**EXCERPTED PASSAGE:**
“…the word ‘image’ embodies a number of distinct phenomena. On an existential level, it articulates the impression we project onto others and ourselves—self image, body image, public image. But in a traditional art historical context, it alludes to the visual representation of someone or something in a work of art”.
by Cat Lachowskyj
In the English language, the word ‘image’ embodies a number of distinct phenomena. On an existential level, it articulates the impression we project onto others and ourselves—self image, body image, public image. But in a traditional art historical context, it alludes to the visual representation of someone or something in a work of art. Specifically, in photography, ‘image’ refers to the picture we see when we look at a photograph. It’s not the photograph itself—the object we hold in our hands, inspecting its roughed up edges, creases and finger smudges. Rather, it’s the subjects—it’s what they’re doing, wearing, where they are, and who they’re with. One of the most pervasive marvels in photography is the conflation of these two meanings, when an impression becomes symbiotic with a picture, so that one does not exist without the other. These hybrid-images always start out as merely visual: a surly black-and-white print of Che Guevara; any bearded, pointy-chinned photo of Lenin; the stoic, saluting presence of Kim Jong Il; or the boundless stream of Donald Trump’s yelling face, his mouth a black hole of rambling bullshit. Over time, these photographs detach from their original makers, and the pictures become something more: symbols or referents that materialize in our minds whenever we utter their subjects’ names.
Perhaps no image is as saturated in symbolism than the portrait of Chairman Mao Zedong, leader of the Communist Party of China from its establishment in 1949 until his death in 1976. Mao understood the power of his image, both visually and ephemerally, and used it to construct his own cult of personality. Strangely, over time, the impression of his legacy has faded; while his face might effortlessly flash in our mind’s eye, many don’t understand the intricacies of his history and actions. Today, his portrait floats across the world as its own entity, dominating shiny realms of pop culture as a commodity – ironically – rather than an emblem of assimilation. But what exactly came before this detached, floating head?
At first, Mao’s vision for a new China was as progressive as it gets: direct opposition of right-wing values, the collapse of imperialism, and the establishment of modernization. But in retrospect, his regime is largely qualified as an autocratic and totalitarian dictatorship. Mao’s political strategy led to, among many other atrocities, the largest famine in human history. From 1958 to 1962, he implemented a plan called the Great Leap Forward, an economic campaign defined by absurd targets in both agricultural and industrial production. At a rapid rate, China’s countryside was drained of grain, which was sent to the Soviet Union as premature debt repayment, leaving millions of Chinese farmers to starve to death. What’s more: many of Mao’s political contemporaries were afraid to challenge him on his impossible demands, fearing for their lives. It is estimated that 45 million people died during the Great Leap Forward, including the torture and slaughter of roughly 2.5 million. In short, Mao’s predilection for international optics completely obliterated what was happening on the ground in his own country.

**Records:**
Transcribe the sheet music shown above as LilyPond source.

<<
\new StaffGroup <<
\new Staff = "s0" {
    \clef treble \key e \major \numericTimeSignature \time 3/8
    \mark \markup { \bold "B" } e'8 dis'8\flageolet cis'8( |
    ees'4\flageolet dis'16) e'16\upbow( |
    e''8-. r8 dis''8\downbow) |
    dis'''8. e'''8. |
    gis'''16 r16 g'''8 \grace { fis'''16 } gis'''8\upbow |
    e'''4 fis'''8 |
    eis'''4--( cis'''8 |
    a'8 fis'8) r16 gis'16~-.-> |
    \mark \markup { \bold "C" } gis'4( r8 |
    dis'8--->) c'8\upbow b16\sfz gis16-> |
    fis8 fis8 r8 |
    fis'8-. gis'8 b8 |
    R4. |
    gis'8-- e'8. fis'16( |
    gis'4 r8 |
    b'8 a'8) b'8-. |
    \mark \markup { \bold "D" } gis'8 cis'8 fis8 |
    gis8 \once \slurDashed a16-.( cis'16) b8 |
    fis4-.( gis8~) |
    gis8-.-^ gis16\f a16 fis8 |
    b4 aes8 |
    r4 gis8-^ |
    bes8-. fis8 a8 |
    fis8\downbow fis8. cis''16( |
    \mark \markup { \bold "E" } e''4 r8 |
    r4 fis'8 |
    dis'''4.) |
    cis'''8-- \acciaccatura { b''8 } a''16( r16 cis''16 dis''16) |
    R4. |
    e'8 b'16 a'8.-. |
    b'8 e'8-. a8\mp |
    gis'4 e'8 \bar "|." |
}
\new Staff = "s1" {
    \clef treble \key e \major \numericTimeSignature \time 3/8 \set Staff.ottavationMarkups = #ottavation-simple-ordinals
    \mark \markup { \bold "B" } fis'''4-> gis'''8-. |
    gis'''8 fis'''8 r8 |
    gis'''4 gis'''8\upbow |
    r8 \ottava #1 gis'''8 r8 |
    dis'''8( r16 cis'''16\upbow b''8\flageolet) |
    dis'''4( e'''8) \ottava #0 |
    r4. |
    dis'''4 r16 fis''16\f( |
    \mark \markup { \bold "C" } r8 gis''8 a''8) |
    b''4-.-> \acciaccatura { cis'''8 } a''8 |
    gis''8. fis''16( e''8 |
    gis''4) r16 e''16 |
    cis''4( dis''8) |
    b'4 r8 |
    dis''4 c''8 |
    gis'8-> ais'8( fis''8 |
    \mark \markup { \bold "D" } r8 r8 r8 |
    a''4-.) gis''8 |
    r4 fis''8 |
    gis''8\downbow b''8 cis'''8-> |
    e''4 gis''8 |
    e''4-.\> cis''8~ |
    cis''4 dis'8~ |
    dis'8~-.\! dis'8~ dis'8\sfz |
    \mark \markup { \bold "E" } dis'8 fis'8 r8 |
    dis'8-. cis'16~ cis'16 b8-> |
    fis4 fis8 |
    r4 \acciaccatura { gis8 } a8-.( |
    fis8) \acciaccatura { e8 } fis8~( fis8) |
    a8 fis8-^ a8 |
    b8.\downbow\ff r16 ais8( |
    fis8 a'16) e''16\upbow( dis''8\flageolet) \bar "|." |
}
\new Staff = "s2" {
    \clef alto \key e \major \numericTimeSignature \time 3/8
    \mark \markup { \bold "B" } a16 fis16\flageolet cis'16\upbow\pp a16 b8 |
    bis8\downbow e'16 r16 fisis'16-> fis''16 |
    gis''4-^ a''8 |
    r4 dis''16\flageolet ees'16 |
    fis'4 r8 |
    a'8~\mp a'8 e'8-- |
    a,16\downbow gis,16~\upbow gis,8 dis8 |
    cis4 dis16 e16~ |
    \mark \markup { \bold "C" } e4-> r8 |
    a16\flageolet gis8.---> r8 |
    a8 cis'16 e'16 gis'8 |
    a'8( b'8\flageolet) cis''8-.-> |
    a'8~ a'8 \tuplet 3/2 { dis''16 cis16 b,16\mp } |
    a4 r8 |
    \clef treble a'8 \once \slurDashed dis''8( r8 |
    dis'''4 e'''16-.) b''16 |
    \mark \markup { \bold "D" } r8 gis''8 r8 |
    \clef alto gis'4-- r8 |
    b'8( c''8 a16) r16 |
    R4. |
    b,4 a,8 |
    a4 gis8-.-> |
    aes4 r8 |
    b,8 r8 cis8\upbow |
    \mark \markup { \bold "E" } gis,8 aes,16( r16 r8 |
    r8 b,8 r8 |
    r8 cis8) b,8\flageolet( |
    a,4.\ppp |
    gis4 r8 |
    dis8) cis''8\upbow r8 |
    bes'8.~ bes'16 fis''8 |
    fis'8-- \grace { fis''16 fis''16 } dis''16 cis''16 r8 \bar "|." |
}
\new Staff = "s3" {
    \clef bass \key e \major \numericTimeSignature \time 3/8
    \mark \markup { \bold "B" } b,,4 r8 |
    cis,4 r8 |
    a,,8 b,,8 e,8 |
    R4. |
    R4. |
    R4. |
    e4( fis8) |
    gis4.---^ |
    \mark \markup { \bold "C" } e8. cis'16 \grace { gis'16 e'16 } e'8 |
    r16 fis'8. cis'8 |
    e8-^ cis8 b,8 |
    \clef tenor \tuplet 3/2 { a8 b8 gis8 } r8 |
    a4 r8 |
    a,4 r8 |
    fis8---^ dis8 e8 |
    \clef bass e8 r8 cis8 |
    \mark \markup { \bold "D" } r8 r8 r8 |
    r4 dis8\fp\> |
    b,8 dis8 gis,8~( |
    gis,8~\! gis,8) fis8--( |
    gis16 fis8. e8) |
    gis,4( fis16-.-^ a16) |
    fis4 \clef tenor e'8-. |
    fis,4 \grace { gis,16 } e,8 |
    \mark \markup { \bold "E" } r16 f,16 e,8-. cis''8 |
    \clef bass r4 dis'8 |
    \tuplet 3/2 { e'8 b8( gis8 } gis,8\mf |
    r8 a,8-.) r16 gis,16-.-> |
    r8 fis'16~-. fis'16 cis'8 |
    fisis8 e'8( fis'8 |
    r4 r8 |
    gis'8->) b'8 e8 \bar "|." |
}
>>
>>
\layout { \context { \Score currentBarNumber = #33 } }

**TASK BRIEF:**
Retype, word for word, the portion of the essay on photographic images and Mao's portrait that opens with the words "Perhaps no image" and closes with "detached, floating head?".

**CORRECT OUTPUT:**
Perhaps no image is as saturated in symbolism than the portrait of Chairman Mao Zedong, leader of the Communist Party of China from its establishment in 1949 until his death in 1976. Mao understood the power of his image, both visually and ephemerally, and used it to construct his own cult of personality. Strangely, over time, the impression of his legacy has faded; while his face might effortlessly flash in our mind’s eye, many don’t understand the intricacies of his history and actions. Today, his portrait floats across the world as its own entity, dominating shiny realms of pop culture as a commodity – ironically – rather than an emblem of assimilation. But what exactly came before this detached, floating head?